**Assignment:**
Every line below is to be set down again exactly; any image stays out.

(Data shown)

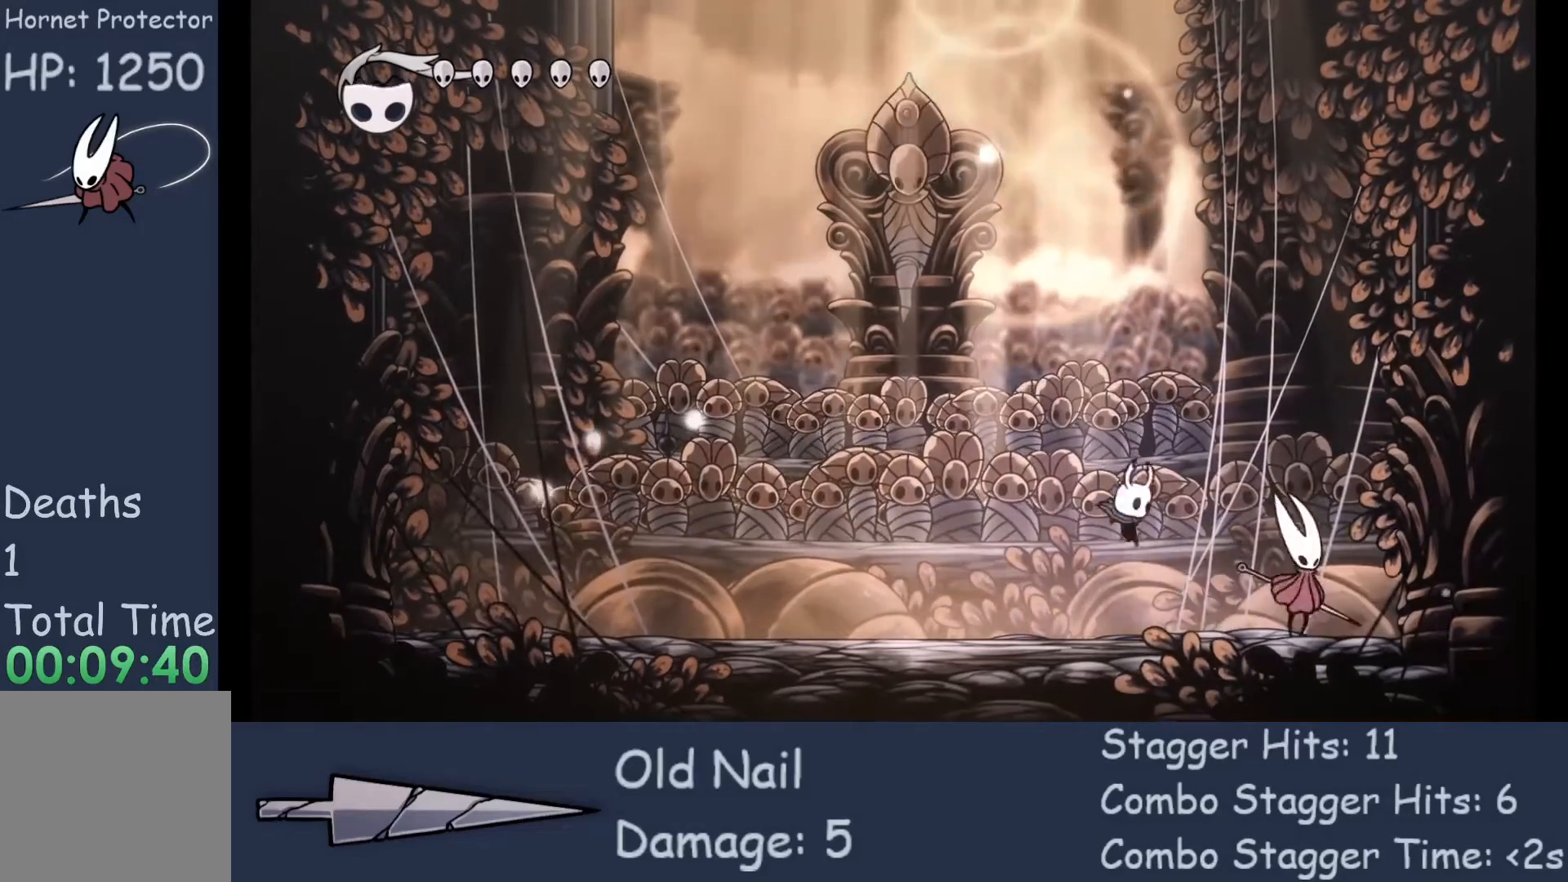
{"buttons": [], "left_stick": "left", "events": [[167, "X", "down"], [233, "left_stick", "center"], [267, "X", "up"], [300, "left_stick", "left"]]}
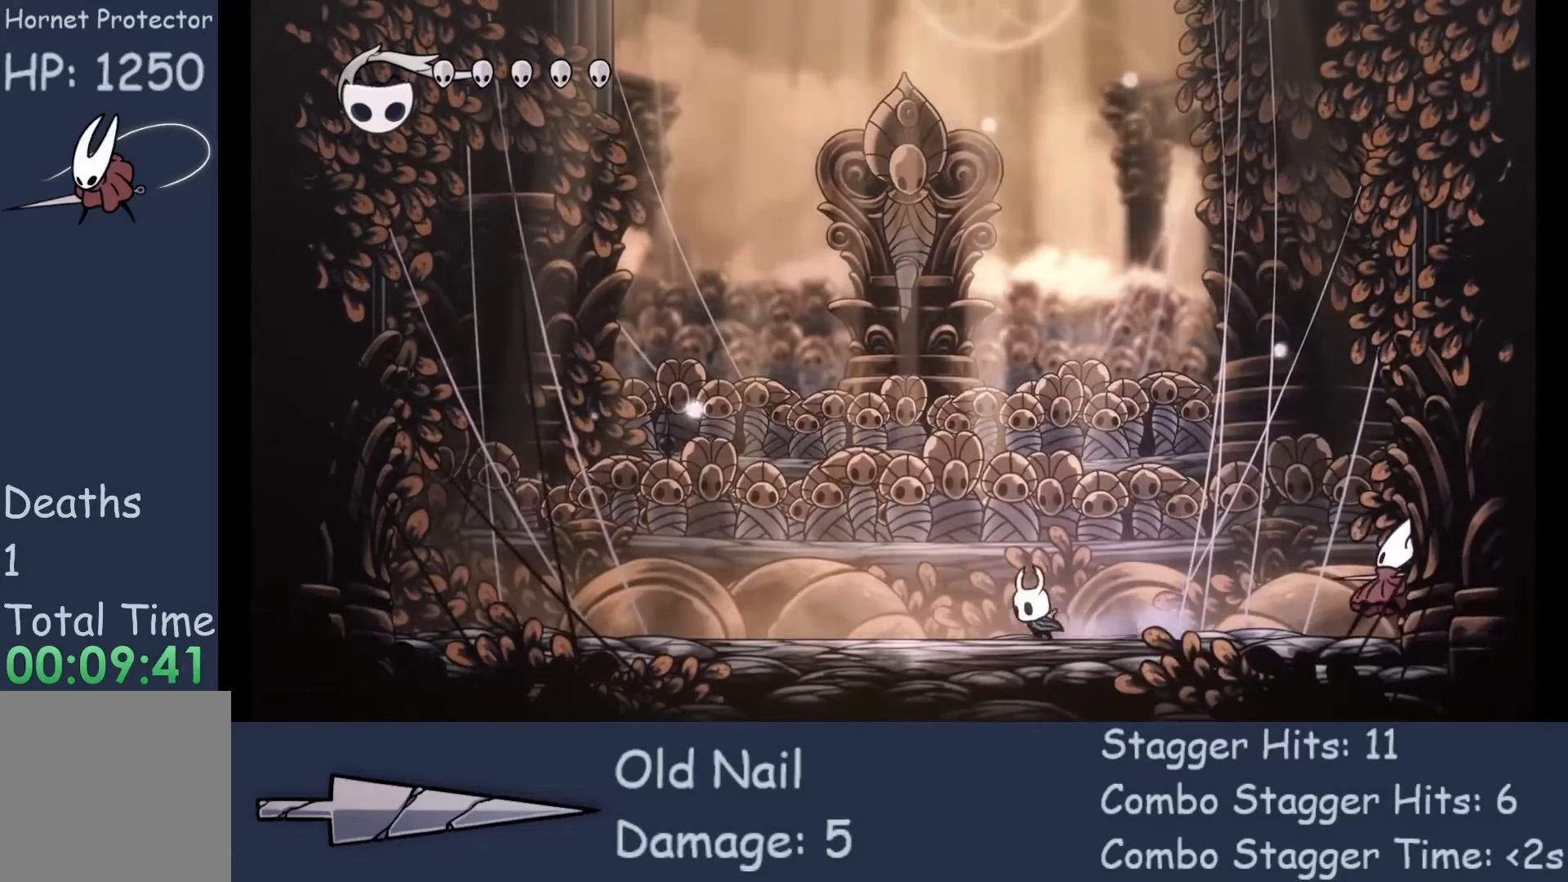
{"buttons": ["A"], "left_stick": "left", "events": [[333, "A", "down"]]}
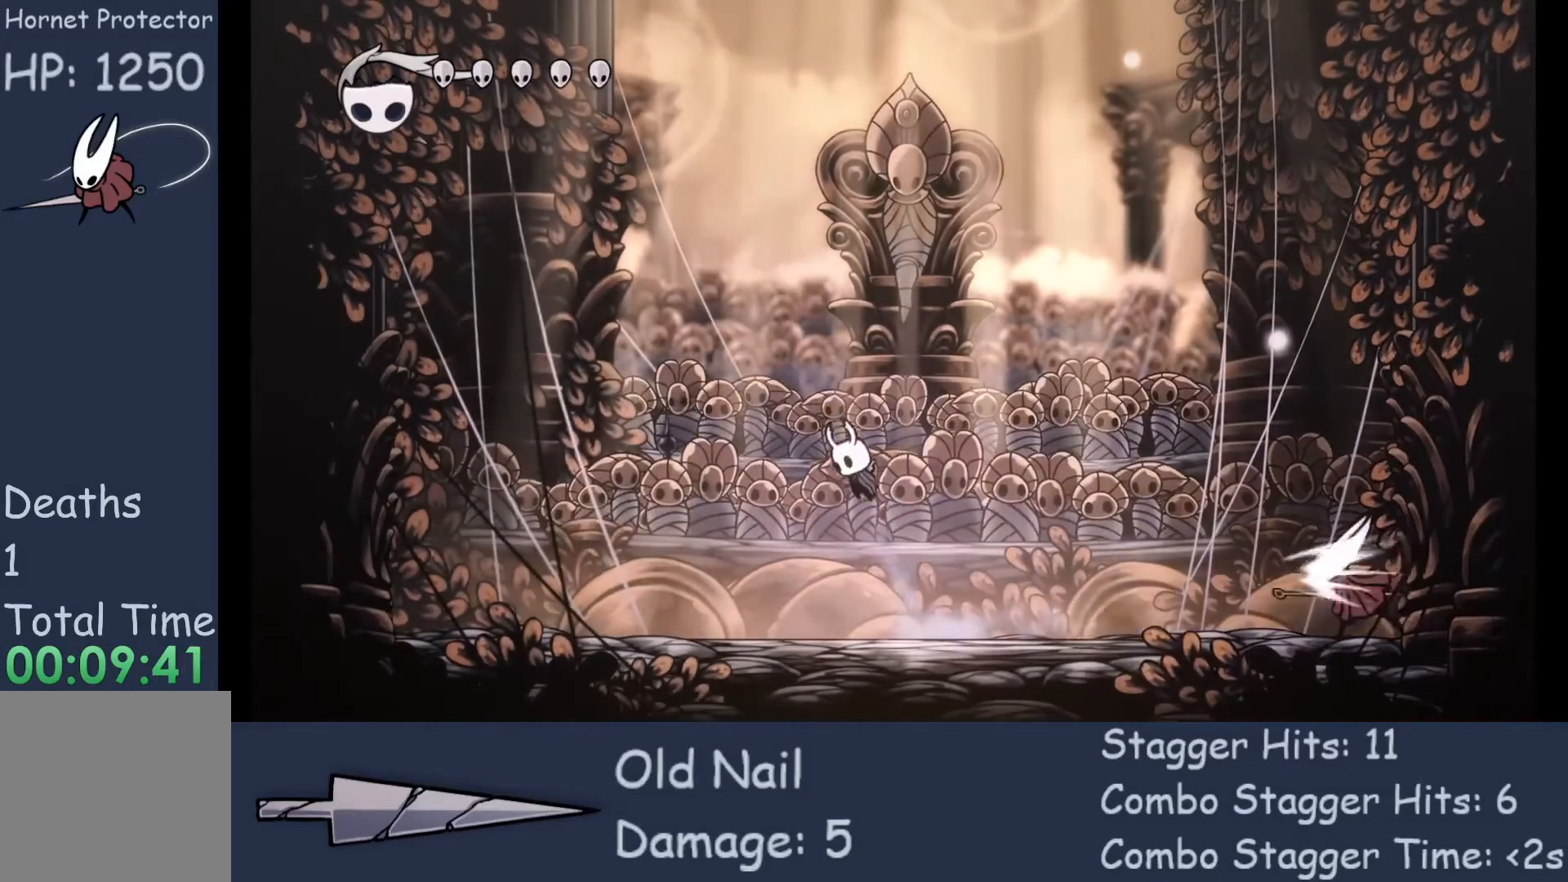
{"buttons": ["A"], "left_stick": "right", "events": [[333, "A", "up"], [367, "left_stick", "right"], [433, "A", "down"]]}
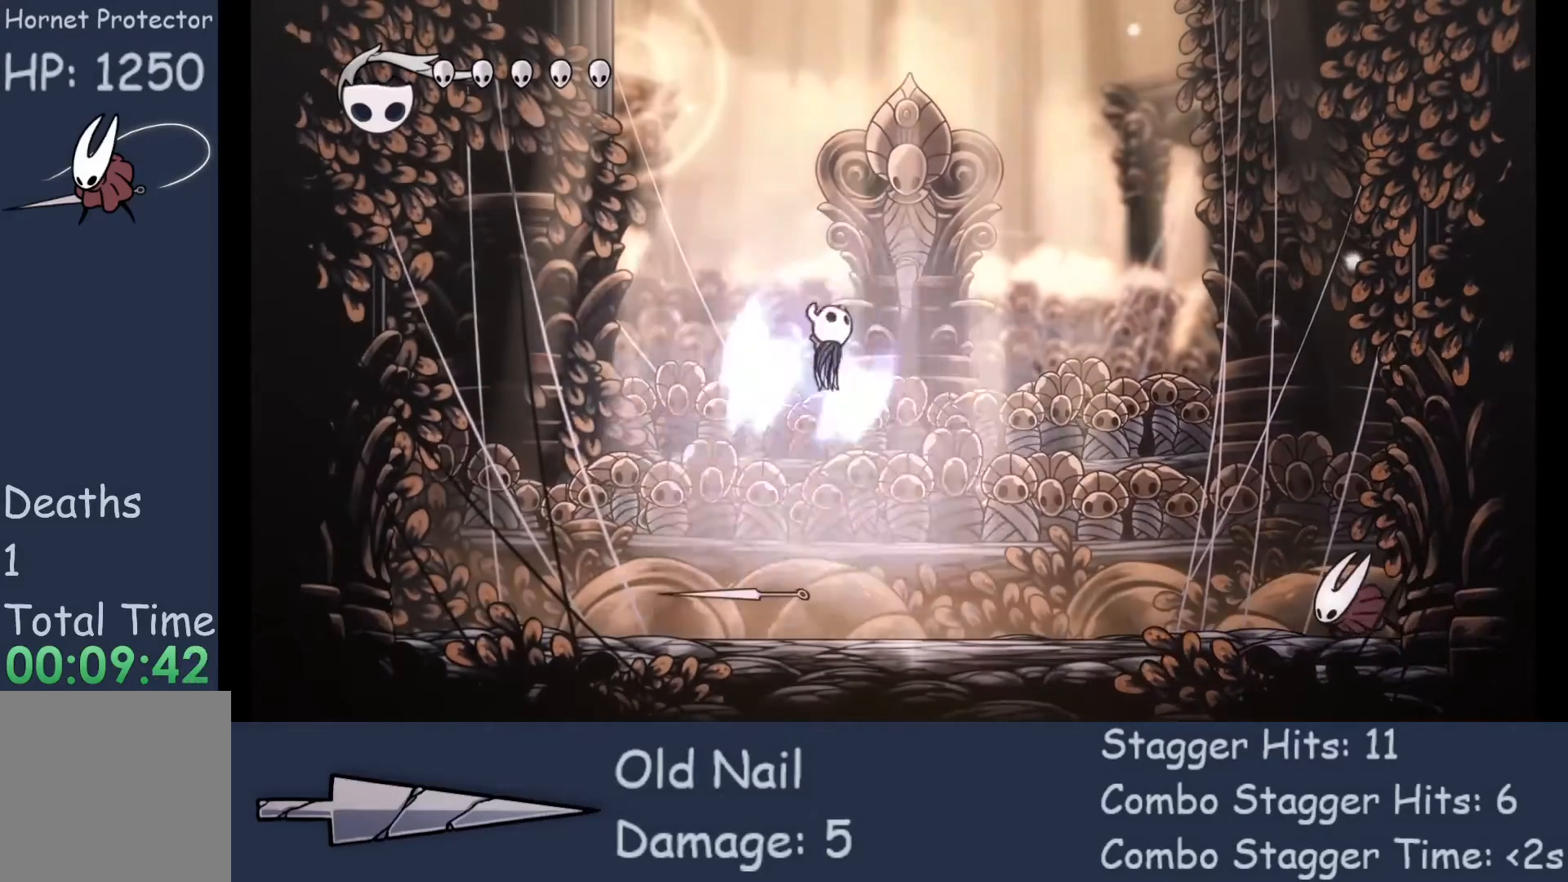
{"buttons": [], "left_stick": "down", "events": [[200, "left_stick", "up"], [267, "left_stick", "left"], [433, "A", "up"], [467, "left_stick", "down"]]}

(End Data shown)

**Result for this task:**
{"buttons": [], "left_stick": "left", "events": [[167, "X", "down"], [233, "left_stick", "center"], [267, "X", "up"], [300, "left_stick", "left"]]}
{"buttons": ["A"], "left_stick": "left", "events": [[333, "A", "down"]]}
{"buttons": ["A"], "left_stick": "right", "events": [[333, "A", "up"], [367, "left_stick", "right"], [433, "A", "down"]]}
{"buttons": [], "left_stick": "down", "events": [[200, "left_stick", "up"], [267, "left_stick", "left"], [433, "A", "up"], [467, "left_stick", "down"]]}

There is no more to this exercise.